Good Singer?

Peter Singer presents the classic understanding of the phony “problem of suffering”:

Do we live in a world that was created by a god who is all-powerful, all-knowing, and all good? Christians think we do. Yet a powerful reason for doubting this confronts us every day: the world contains a vast amount of pain and suffering. If God is all-knowing, he knows how much suffering there is. If he is all-powerful, he could have created a world without so much of it – and he would have done so if he were all good.

I have previously addressed this “problem” here. In this article, Singer gives the traditional Christian responses:

  1. “Christians usually respond that God bestowed on us the gift of free will, and hence is not responsible for the evil we do.” Singer wants Christians to be responsible for their evil deeds, so he’s OK with this. However, he holds God to a higher standard, that is, Singer’s standard of righteousness.
  2. “Christians sometimes attempt to explain this suffering by saying that all humans are sinners, and so deserve their fate, even if it is a horrible one.” Singer is also OK with the idea of bad people suffering.

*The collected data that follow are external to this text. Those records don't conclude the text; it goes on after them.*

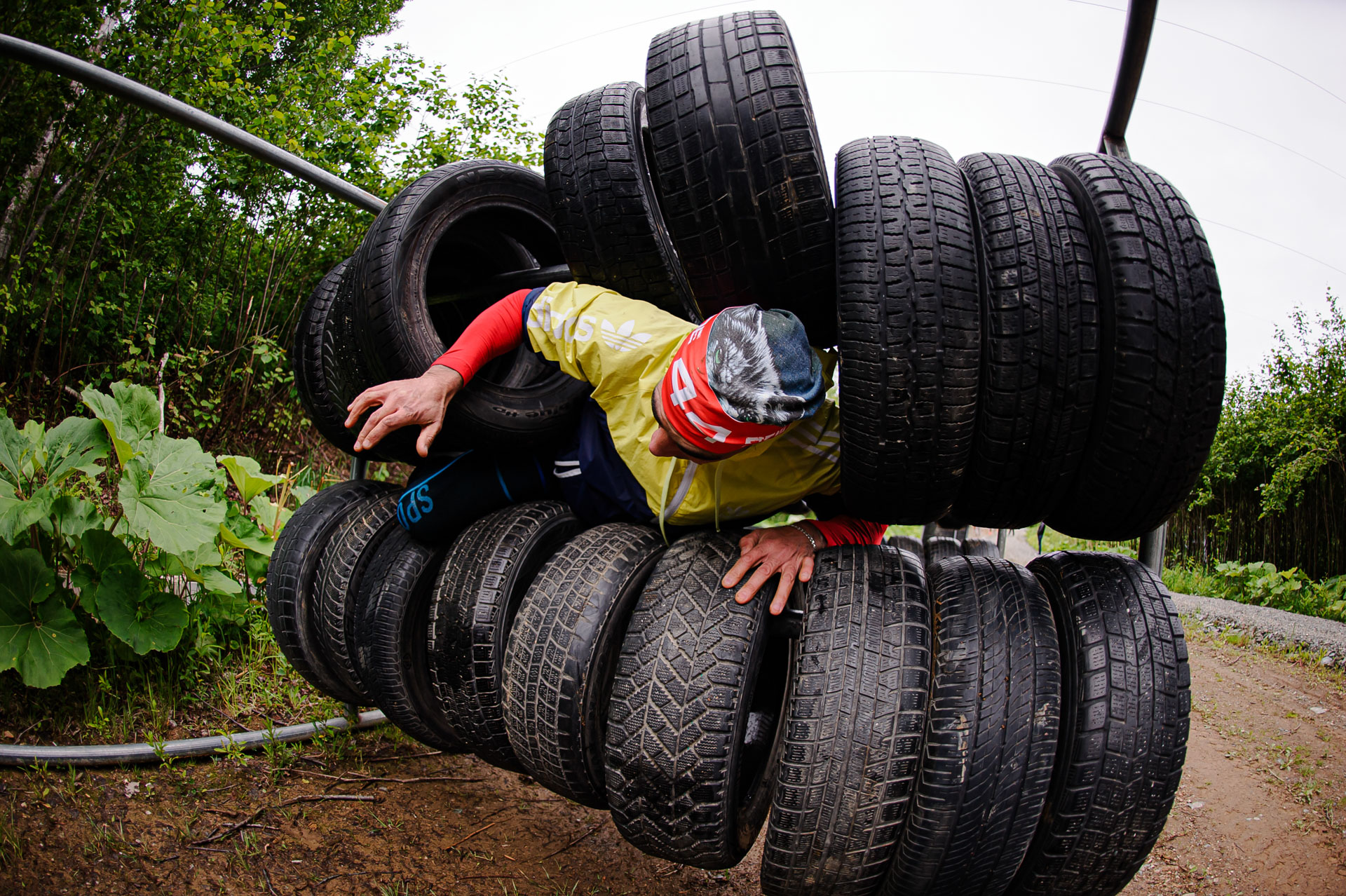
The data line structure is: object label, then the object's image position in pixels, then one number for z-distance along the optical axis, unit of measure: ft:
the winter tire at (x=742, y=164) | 5.33
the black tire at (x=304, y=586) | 7.89
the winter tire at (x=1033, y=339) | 4.94
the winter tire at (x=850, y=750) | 4.78
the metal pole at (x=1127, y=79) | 7.82
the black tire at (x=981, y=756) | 4.77
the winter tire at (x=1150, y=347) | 4.80
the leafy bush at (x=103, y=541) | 8.34
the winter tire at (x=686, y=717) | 5.00
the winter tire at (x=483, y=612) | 6.32
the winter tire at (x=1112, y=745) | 4.89
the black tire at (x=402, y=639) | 6.98
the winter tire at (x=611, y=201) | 6.37
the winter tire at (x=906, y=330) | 4.73
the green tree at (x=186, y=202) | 17.02
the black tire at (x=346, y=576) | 7.45
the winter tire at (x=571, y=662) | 5.49
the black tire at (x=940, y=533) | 14.94
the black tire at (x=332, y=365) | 7.29
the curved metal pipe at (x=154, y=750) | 8.00
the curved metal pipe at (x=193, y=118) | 9.43
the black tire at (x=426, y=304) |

However, he doesn’t like the fact that very young people suffer.
  3. “Christians say that we have all inherited the original sin committed by Eve, who defied God’s decree against eating from the tree of knowledge.” Singer hates this distortion of Christian doctrine because he thinks it means that “children inherit the sins of their ancestors,” a pagan superstition about fate that the Bible contradicts. Singer distorts it further by saying that it doesn’t account for why animals suffer. This particular strawman is the most common piece of stupidity that atheists like to chuckle over when mocking Christians.

Singer goes on to describe his debate with Dinesh D’Souza, whose points he gives as follows:

  1. “Because humans can live forever in heaven, the suffering of this world is less important than it would be if our life in this world were the only life we had.” Singer doesn’t care about “eternity.” Life on earth is not perfect, therefore there cannot be a perfect God.
  2. “Since God gave us life, we are not in a position to complain if our life is not perfect.” However, Singer notes that it is common to criticize mothers who do bad things that cause their babies to suffer birth defects; therefore, it is irrelevant whether the child lives, since the mother is still responsible for the birth defect.
  3. “We should not expect to understand God’s reasons for creating the world as it is.” This is the ultimate insult to Singer, because it suggests that he is not capable of understanding everything about the world.

In the end, it’s all about Singer’s standards of righteousness. If you’ve ever read anything else by him, you know that he definitely believes in evil and in punishment for evil people. However, he doesn’t believe that anyone “innocent” should ever suffer, including animals or children. That isn’t a problem Singer has with a “god” that Singer doesn’t believe in. It’s a problem that Singer has with the natural world.